Are you not getting your results?... I'm beginning to think you're going to need to show more code.
RobertGonzalez
Site Administrator
Posts: 14293 Joined: Tue Sep 09, 2003 6:04 pm
Location: Fremont, CA, USA
Post
by RobertGonzalez » Wed Jun 06, 2007 5:09 pm
Just to clarify, you connect to a table, you connect to a server, use a database and select/insert/update/delete in/from tables.
Your query is working fine. volka's code showed that. It is also why you are not getting any error messages.

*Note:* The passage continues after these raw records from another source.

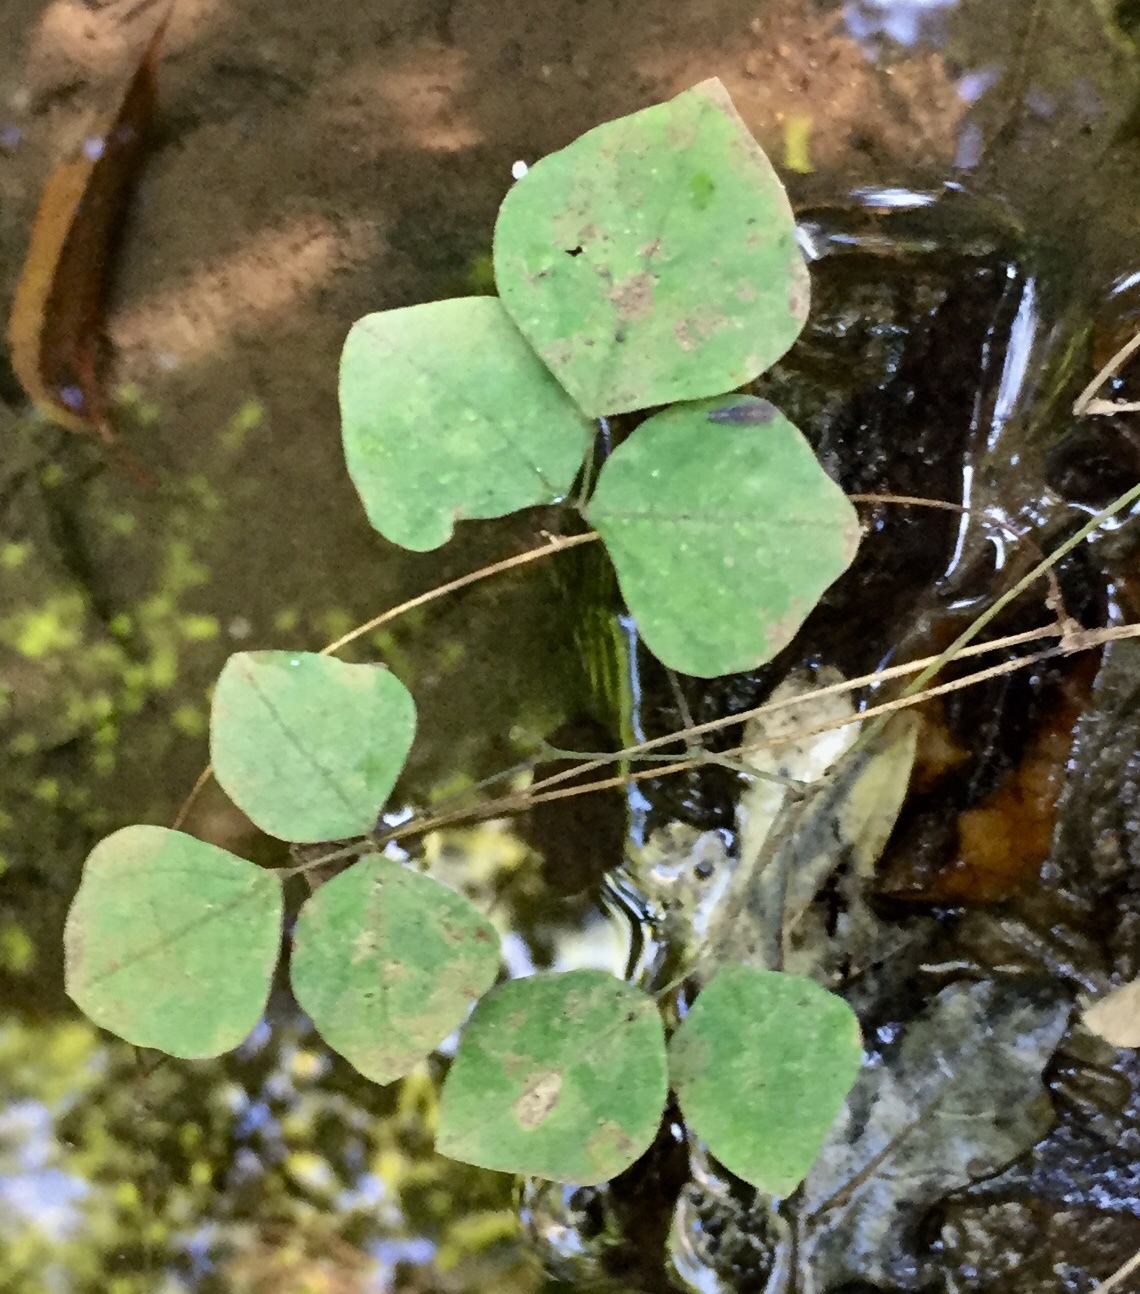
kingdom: Plantae
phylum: Tracheophyta
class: Magnoliopsida
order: Fabales
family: Fabaceae
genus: Amphicarpaea
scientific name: Amphicarpaea bracteata
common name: American hog peanut
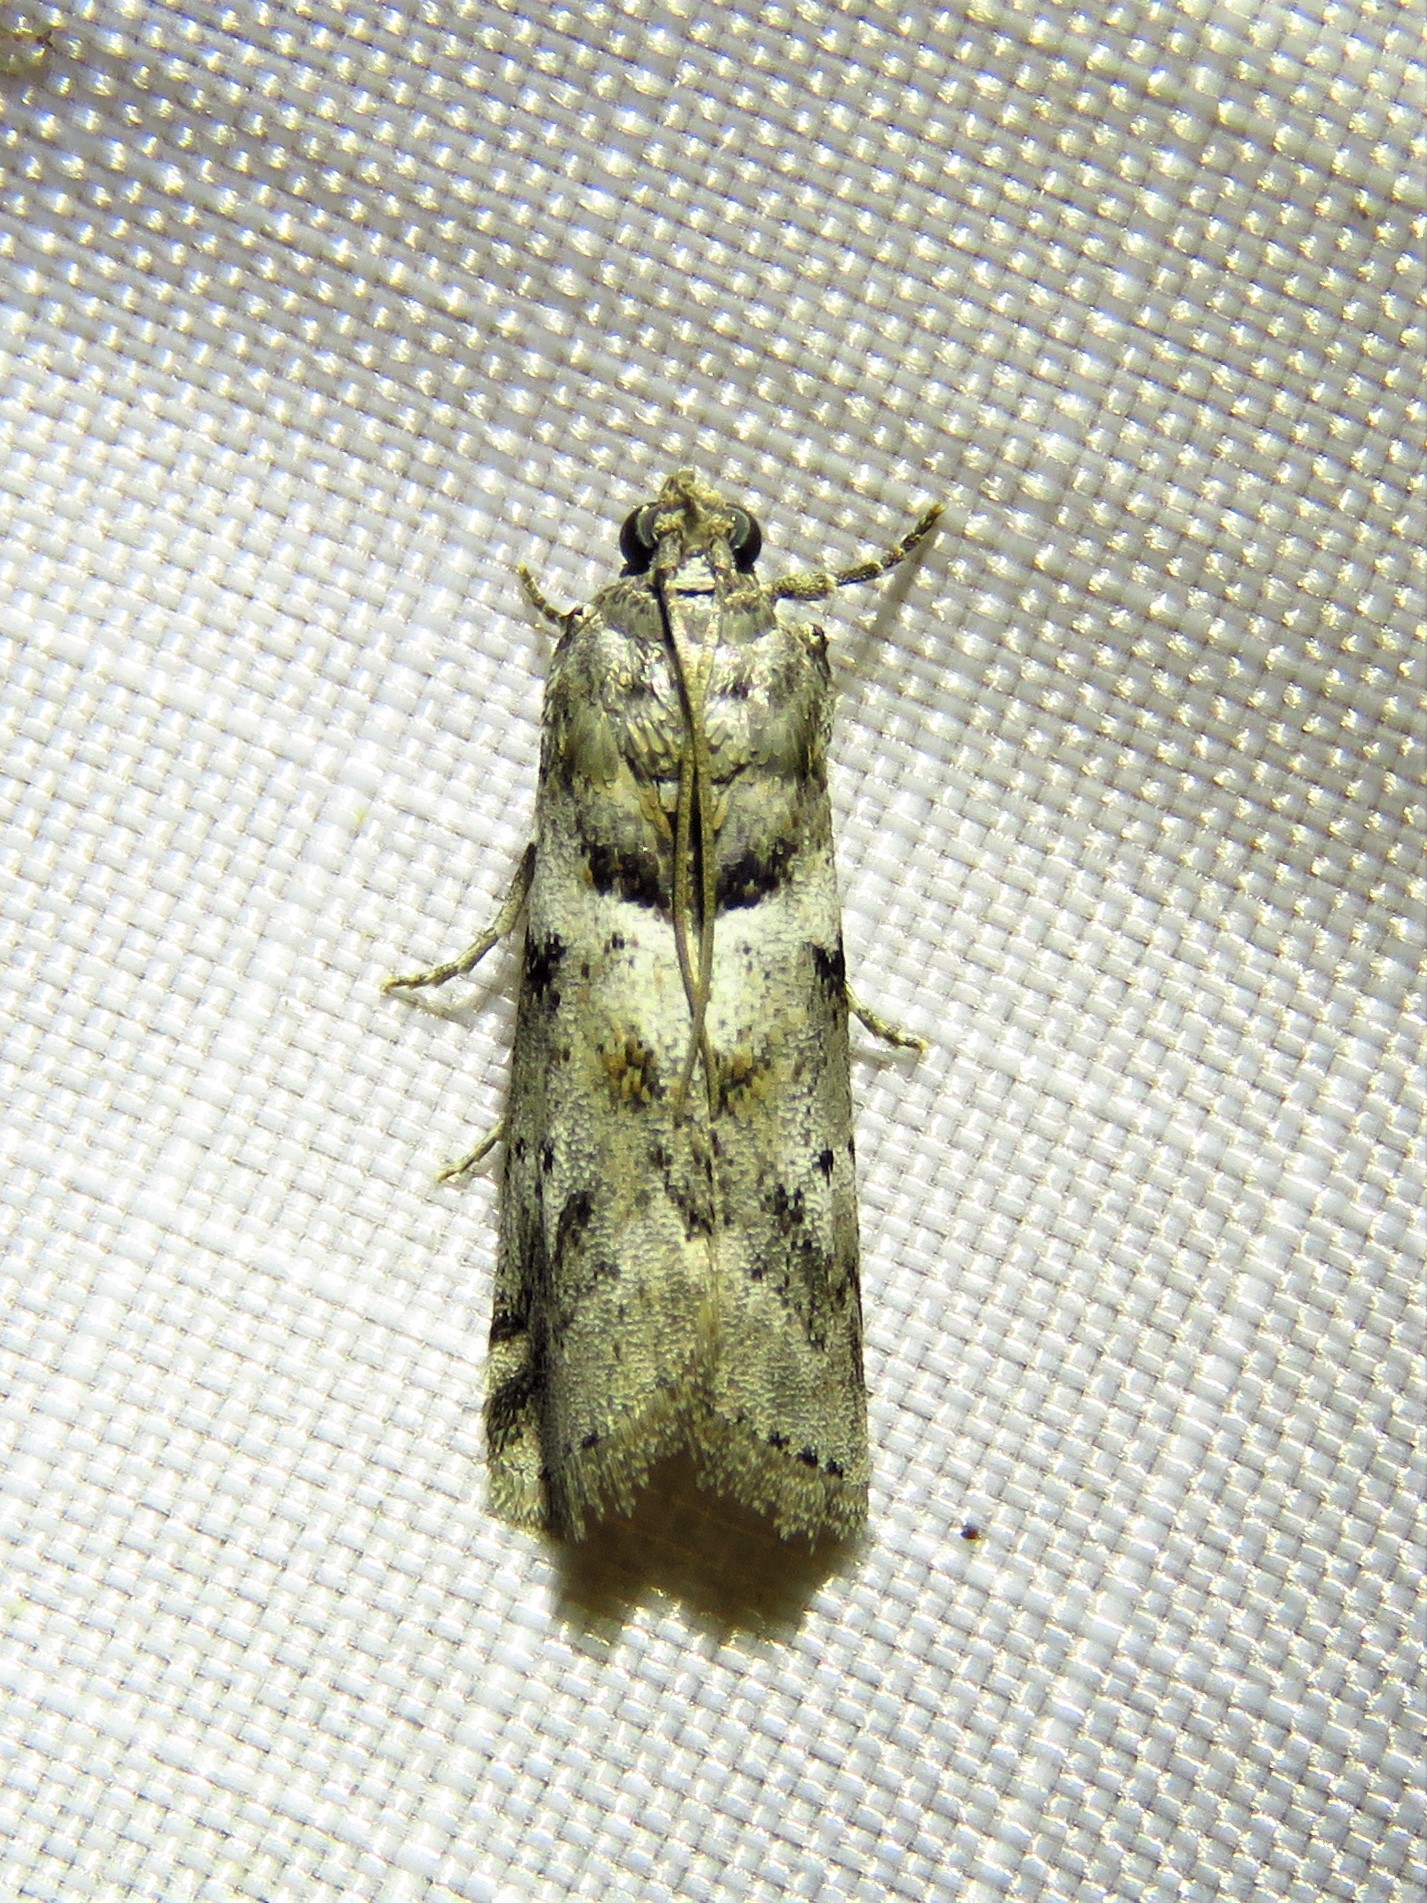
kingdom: Animalia
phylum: Arthropoda
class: Insecta
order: Lepidoptera
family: Pyralidae
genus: Salebriaria
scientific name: Salebriaria annulosella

That said, what is your problem? You can obviously connect to the database server, you can obviously use a database and can obviously select from the table. What is not happening that you think should be?
seth_web
Forum Newbie
Posts: 20 Joined: Wed Jun 06, 2007 10:00 am
Post
by seth_web » Wed Jun 06, 2007 8:59 pm
I put the data into a variable and use if isset(). It returns that the variable is not set.
volka
DevNet Evangelist
Posts: 8391 Joined: Tue May 07, 2002 9:48 am
Location: Berlin, ger
Post
by volka » Thu Jun 07, 2007 5:40 am
Show... us... the... code
please
seth_web
Forum Newbie
Posts: 20 Joined: Wed Jun 06, 2007 10:00 am
Post
by seth_web » Thu Jun 07, 2007 7:02 am
Here is the code:
Code: Select all
while ($fr1 = mysql_fetch_array($result1, MYSQL_NUM)) {
while ($fr2 = mysql_fetch_array($result2, MYSQL_NUM)) {
if ($fr1[3] == 'Gas') {
$fd = $fr2[2];
}
elseif ($fr1[3] == 'Diesel') {
$fd = $fr2[3];
}
}
if (!isset($fd)) {
$fd = 'not set';
}
echo $fd;
}
feyd
Neighborhood Spidermoddy
Posts: 31559 Joined: Mon Mar 29, 2004 3:24 pm
Location: Bothell, Washington, USA
Post
by feyd » Thu Jun 07, 2007 7:09 am
A query loop within a query loop is often a road fraught with trials and tribulations.
Either cache the inner loop into an array, reset its pointer using
mysql_data_seek() or engineer your query to not need two queries (the preferred solution.)